About this task:
Print the records below exactly, with no pictures.

(Front-end code edit data)
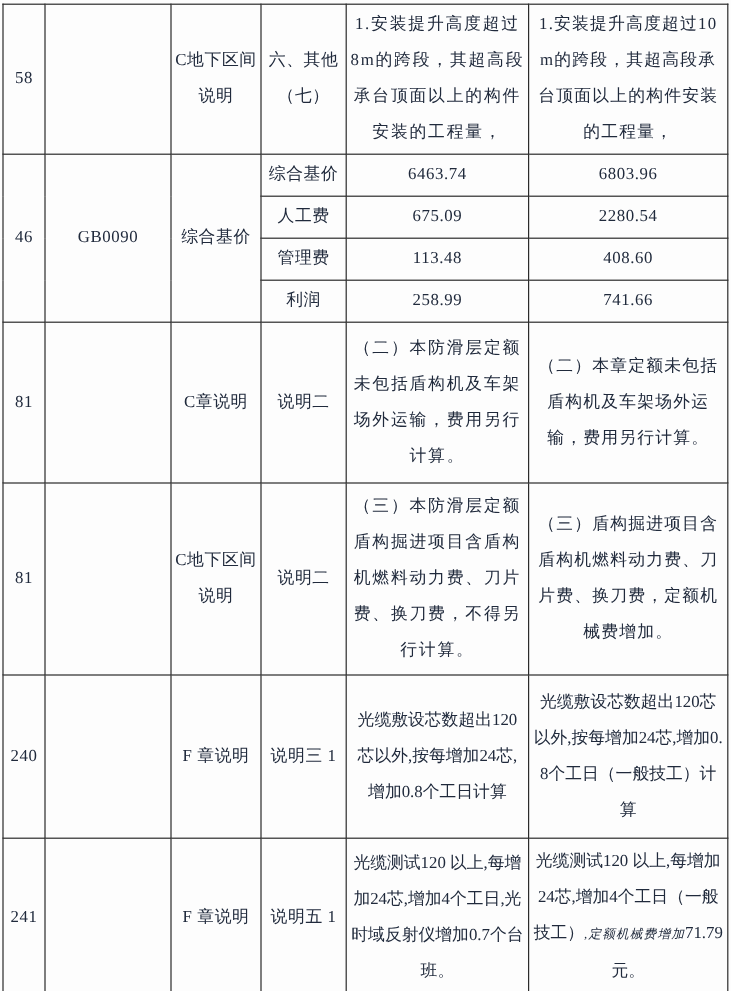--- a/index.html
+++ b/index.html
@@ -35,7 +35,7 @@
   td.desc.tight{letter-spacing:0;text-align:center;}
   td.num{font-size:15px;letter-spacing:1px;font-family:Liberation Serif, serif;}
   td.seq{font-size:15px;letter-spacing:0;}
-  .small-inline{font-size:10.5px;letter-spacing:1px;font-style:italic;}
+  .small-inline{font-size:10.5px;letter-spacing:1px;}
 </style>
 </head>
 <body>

Exercise result:
--- a/index.html
+++ b/index.html
@@ -35,7 +35,7 @@
   td.desc.tight{letter-spacing:0;text-align:center;}
   td.num{font-size:15px;letter-spacing:1px;font-family:Liberation Serif, serif;}
   td.seq{font-size:15px;letter-spacing:0;}
-  .small-inline{font-size:10.5px;letter-spacing:1px;font-style:italic;}
+  .small-inline{font-size:10.5px;letter-spacing:1px;}
 </style>
 </head>
 <body>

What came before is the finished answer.